Yes, the Coupe’s ride was caught out by big bumps thanks to that live rear axle, but Motor’s testers concluded that the Corolla GT Coupe ‘may appear like a hark-back to the past, but we liked it a lot, as it proved both highly able and enjoyable’.
At the end of ’1987, Tiff Needell track-tested Chris Hodgetts’ BTCC-winning AE86 racer against the front-drive AE82 Corolla GT that he’d raced that season. He concluded that the AE82 was easier to drive quickly, but that the AE86 was more fun.
Everything points to the AE86 being awesome. Is it me? Am I failing to find its potential? Turns out I am. The moment of revelation, the moment when the AE86 clicks, is a late- evening dash home along a familiar, bumpy back road. I am in a hurry and a bit frustrated at not ‘getting’ the AE86, and come into a tricky, tight right-hander a bit hot, dabbing the brakes, dropping into second and pitching the car in. And there it is. It all falls into place. The car seems to pivot around the gearlever, the tail edging out slightly, turning the car, and I pick up the throttle immediately and find the revs up at 5000rpm, so there’s enough urge to keep the back out there with just a tweak of opposite lock. It feels brilliant. Eureka!
The rest of the drive is a blast. It is so natural, so neat, so efficient. The steering weight isn’t an issue because when you carry speed into the apex, the car is up on its toes and starts to slip as you turn in. As long as you’ve downshifted there’ll be enough torque to keep the angle of the tail and give a bit of squat, lifting and unloading the front a little, lessening the steering effort required and allowing an easy touch of opposite lock.
Not that you need to add much; the lightness of the Corolla means it’s not going far, while its narrowness means that you have more space to play with than most cars. You’ve got to work the engine mercilessly, treat it almost like the VTEC in a Honda Integra Type R, because unless the revs are up, the fire goes out. The rev counter shows yellow from 7000rpm and red at 7500 but it never gets there, bap-bap-ing into the limiter at seven, which is fine because a swift upshift at seven drops the revs to 5000rpm and peak torque every time. No chance occurrence, the ratios of the AE86.
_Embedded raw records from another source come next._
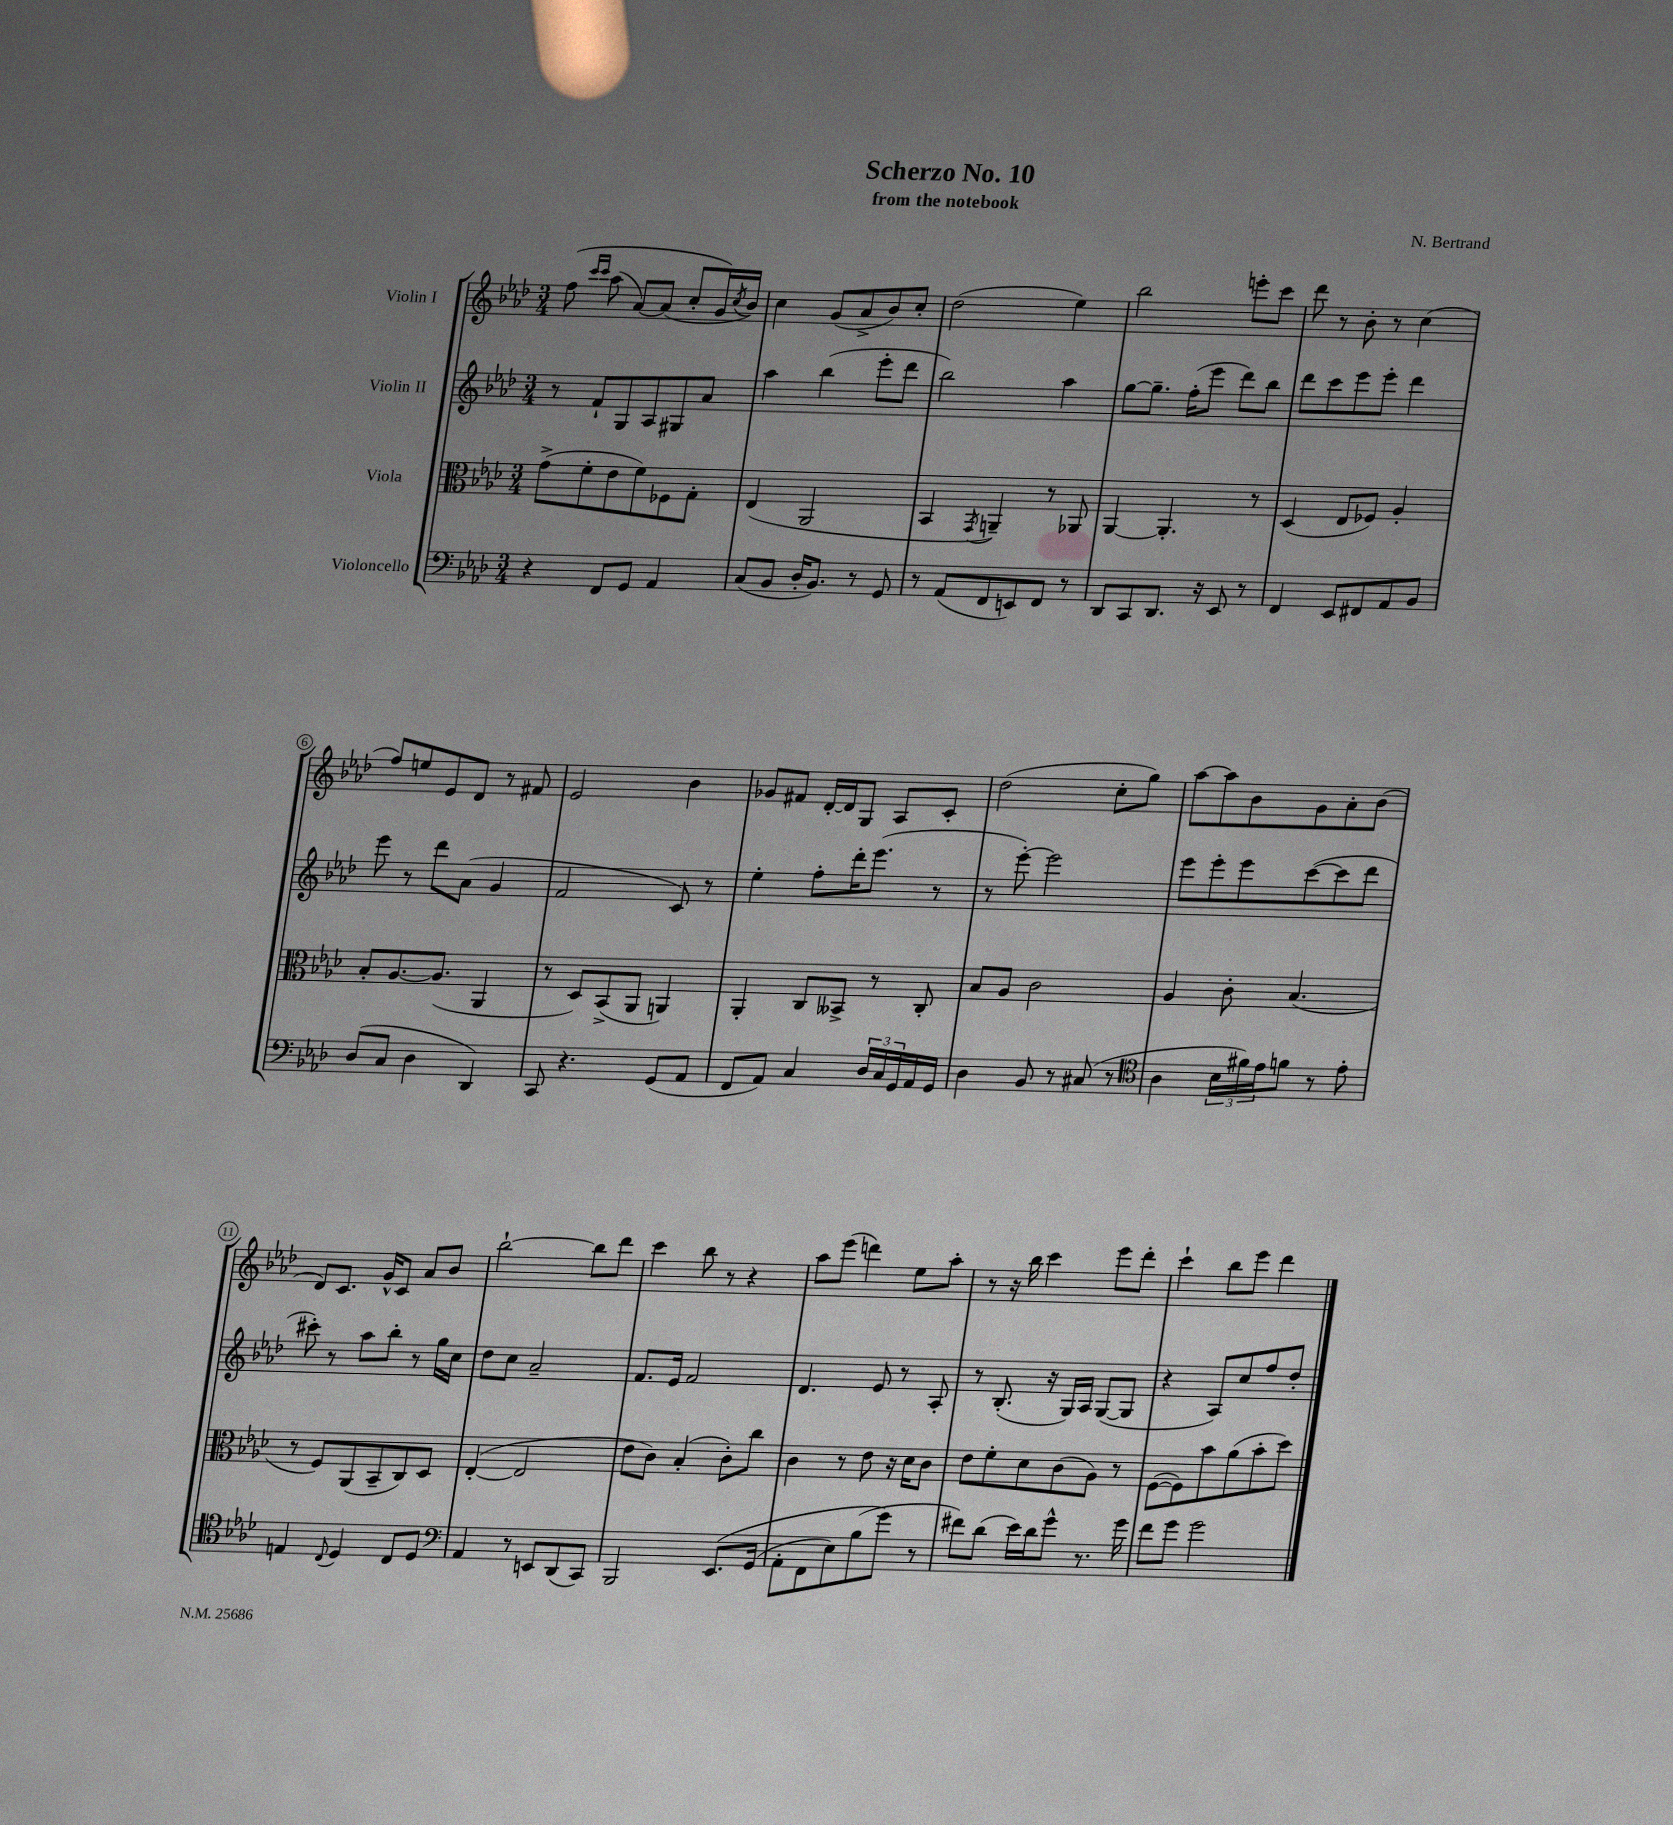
\header { title = "Scherzo No. 10" composer = "N. Bertrand" subtitle = "from the notebook" }
<<
\new StaffGroup <<
\new Staff = "s0" \with { instrumentName = "Violin I" } {
    \clef treble \key aes \major \numericTimeSignature \time 3/4
    f''8\( \grace { c'''16 c'''16 } aes''8( aes'8~) aes'8( c''8-. g'16\) \acciaccatura { c''8 } bes'16) |
    c''4 g'8( aes'8-> bes'8) c''8-. |
    des''2( ees''4) |
    bes''2 e'''8-. c'''8 |
    des'''8 r8 bes'8-. r8 c''4( |
    f''8) e''8 ees'8 des'8 r8 fis'8 |
    ees'2 bes'4 |
    ges'8 fis'8 des'16~-. des'16 g8 aes8 c'8-. |
    des''2( c''8-. g''8) |
    aes''8~ aes''8 bes'8 g'8 aes'8-. bes'8( |
    des'8) c'8. g'16-^ c'8 aes'8 bes'8 |
    bes''2~-! bes''8 des'''8 |
    c'''4 bes''8 r8 r4 |
    aes''8 ees'''8( d'''4) ees''8 aes''8-. |
    r8 r16 bes''16 c'''4 ees'''8 des'''8-. |
    c'''4-! bes''8 ees'''8 des'''4 \bar "|." |
}
\new Staff = "s1" \with { instrumentName = "Violin II" } {
    \clef treble \key aes \major \numericTimeSignature \time 3/4
    r8 f'8-! g8 aes8 gis8 aes'8 |
    aes''4 bes''4( ees'''8-. des'''8 |
    bes''2) aes''4 |
    g''8~ g''8.-- f''16-.( ees'''8 des'''8) bes''8 |
    des'''8 c'''8 ees'''8 ees'''8-. des'''4 |
    ees'''8 r8 des'''8 aes'8( g'4 |
    f'2 c'8) r8 |
    ees''4-. f''8-. des'''16-. ees'''8.( r8 |
    r8 ees'''8~-.) ees'''2 |
    ees'''8 ees'''8-. ees'''8 c'''8~( c'''8 des'''8 |
    cis'''8-.) r8 aes''8 bes''8-. r8 g''16 c''16 |
    des''8 c''8 aes'2-- |
    f'8. ees'16 f'2 |
    des'4. ees'8 r8 aes8-. |
    r8 bes8.-.( r16 g16) aes16 g8~( g8 |
    r4 aes8) c''8 f''8 des''8-. \bar "|." |
}
\new Staff = "s2" \with { instrumentName = "Viola" } {
    \clef alto \key aes \major \numericTimeSignature \time 3/4
    g'8->( f'8-. ees'8 f'8) fes8 g8-. |
    ees4( aes,2 |
    bes,4 \acciaccatura { g,8 } a,4--) r8 aes,8 |
    aes,4~ aes,4.-. r8 |
    des4( ees8 fes8) aes4-. |
    bes8-. aes8.~ aes8.( aes,4 |
    r8 des8) bes,8->( aes,8 a,4) |
    aes,4-. c8 beses,8-> r8 c8-. |
    bes8 aes8 c'2 |
    aes4 c'8-. bes4.( |
    r8 f8) aes,8( bes,8-- c8) des8 |
    ees4~-.( ees2 |
    ees'8 c'8) bes4-.( c'8-.) c''8 |
    c'4 r8 ees'8 r16 des'16 c'8 |
    ees'8 f'8-. des'8 c'8( aes8) r8 |
    f8~( f8) bes'8 aes'8( bes'8-. des''8) \bar "|." |
}
\new Staff = "s3" \with { instrumentName = "Violoncello" } {
    \clef bass \key aes \major \numericTimeSignature \time 3/4
    r4 f,8 g,8 aes,4 |
    c8( bes,8 des16-. bes,8.) r8 g,8 |
    r8 aes,8( f,8 e,8) f,8 r8 |
    des,8 c,8 des,8. r16 ees,8 r8 |
    f,4 ees,8 fis,8 aes,8 bes,8 |
    des8( c8 des4 des,4) |
    c,8 r4. g,8( aes,8 |
    f,8 aes,8) c4 \tuplet 3/2 { des16 c16 g,16 } aes,16 g,16 |
    des4 bes,8 r8 cis8( r8 |
    \clef tenor aes4 \tuplet 3/2 { bes16 fis'16) ees'16 } f'8 r8 ees'8-. |
    e4 \appoggiatura { c8 } des4 c8 des8 |
    \clef bass aes,4 r8 e,8 des,8( c,8) |
    bes,,2 ees,8.\( g,16( |
    aes,8-. f,8 ees8) bes8( g'8\) r8 |
    fis'8) des'8( ees'16) des'16 g'8-^ r8. g'16 |
    f'8 g'8 g'2 \bar "|." |
}
>>
>>
\layout { \context { \Score \override BarNumber.stencil = #(make-stencil-circler 0.1 0.3 ly:text-interface::print) } }
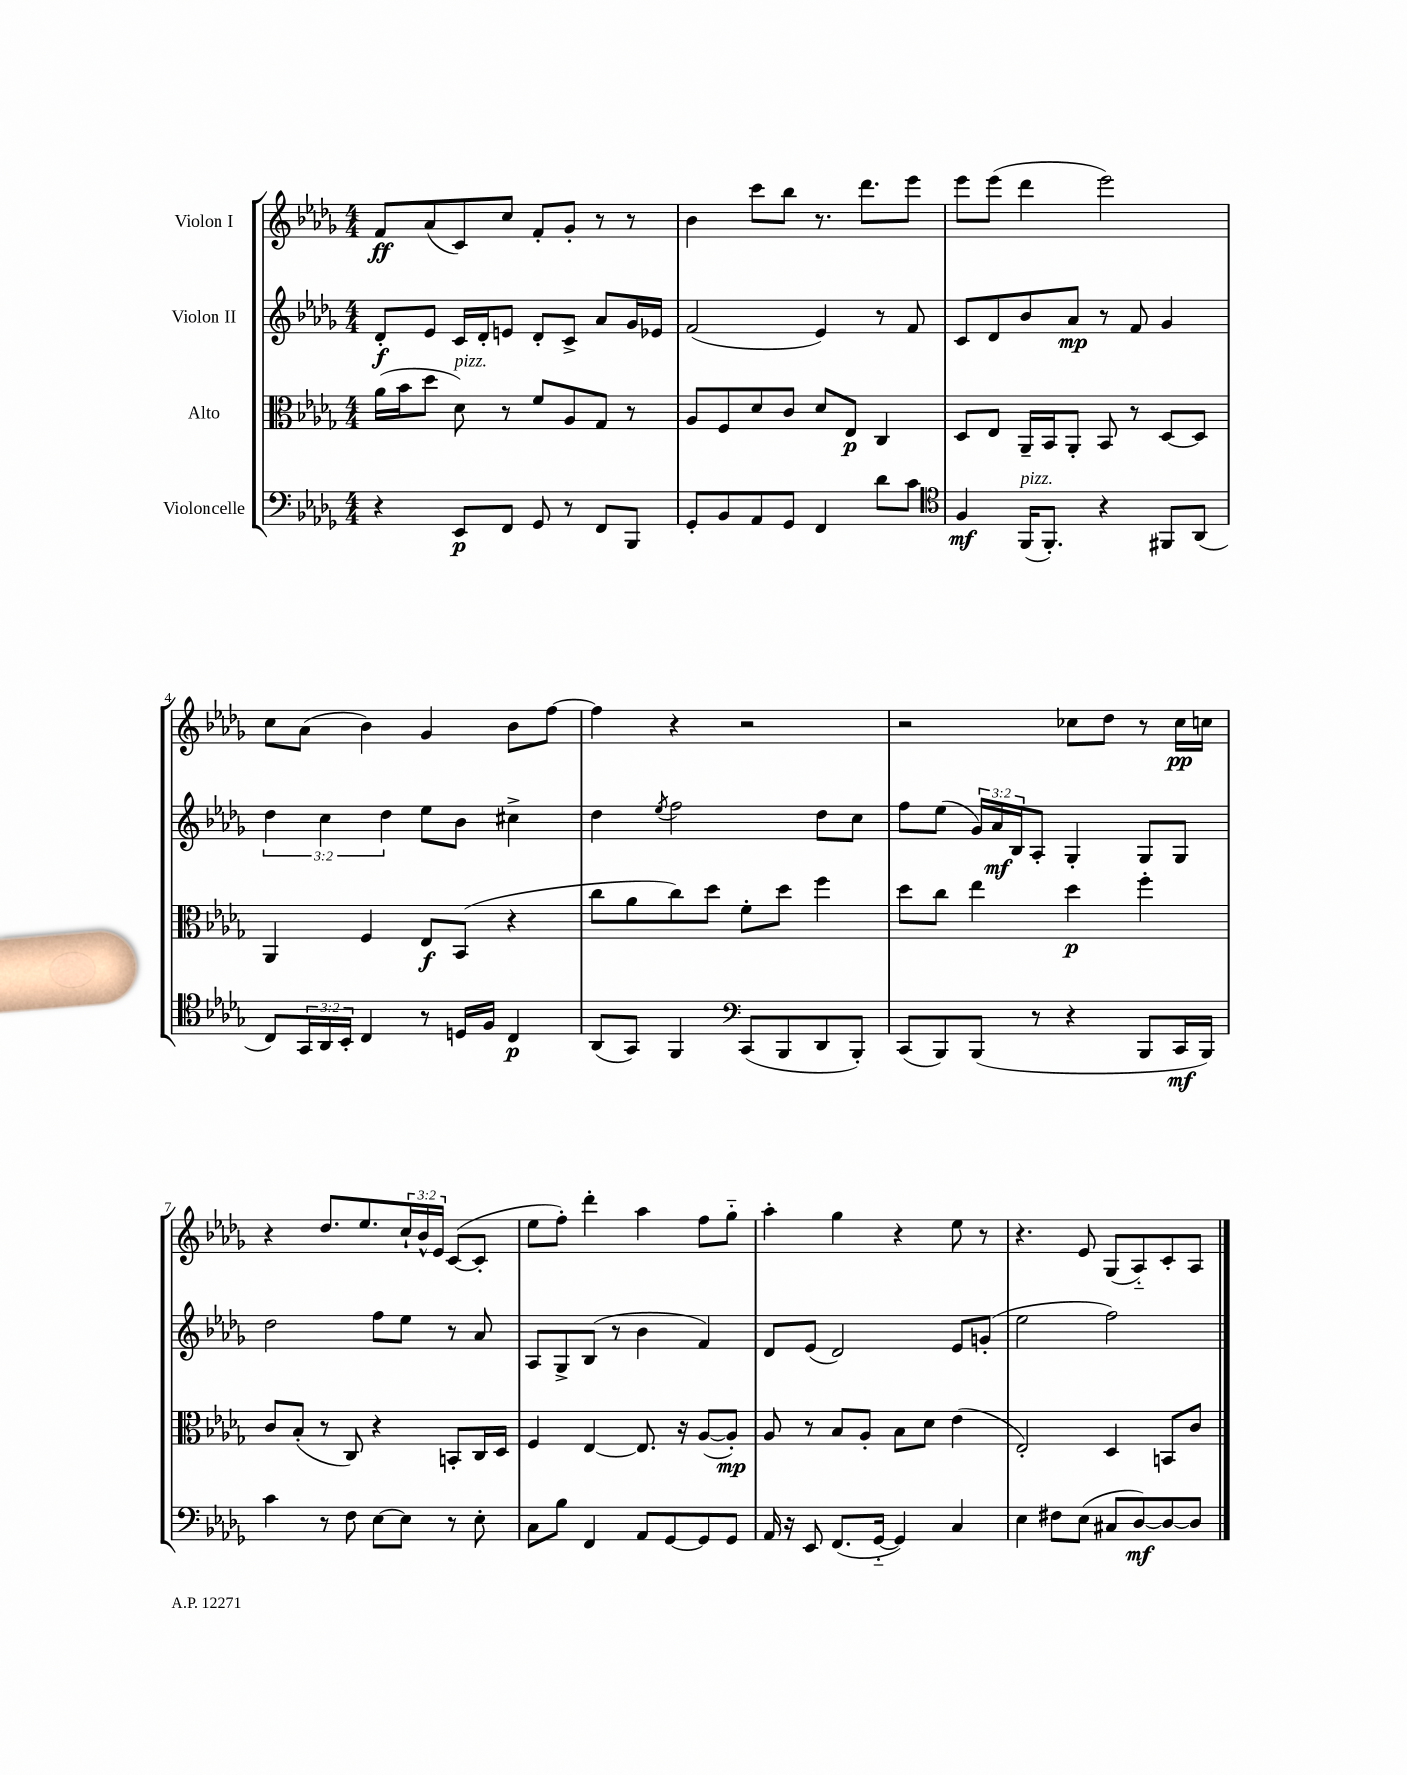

It’s frantic fun. You feel you’re driving it like Chris Hodgetts, grabbing gears to keep it on the boil, even if that means first gear for some tight bends and pitching it at the corners… It’s an absolute hoot and, refreshingly, it all happens at quite modest speeds. I love it. But I have to confess that I still don’t know how you’d hold a long drift. Maybe you’d have to find a fast, open, third-gear corner and carry far more speed in than seemed sane, pitch it in with a flick of lock, get back on the gas right away and hold on! Dunno. Maybe that would work…
TECHNICAL DATA FILE SPECIFICATIONS 1987 Toyota Corolla GT Coupe (AE86)
Engine In-line 4-cyl, 1587cc
Max Power 123bhp @ 6600rpm
Max Torque 107lb ft @ 5200rpm
Weight 970kg
Power-to-weight 129bhp/ton
0-62mph 8.3sec
Top speed 122mph
Price when new £8799
Value today £10,000-38,000
Drive-My rating 4/5
Opposite: AE86 feels compact for a reason: at just 1625mm wide it’s 355mm narrower than the already diminutive present-day Alpine A110! Far right: 1.6-litre in-line for-cylinder had more than a hint of Cosworth BOA about it; outputs were a nowadays modest 123bhp and 107lb ft of torque.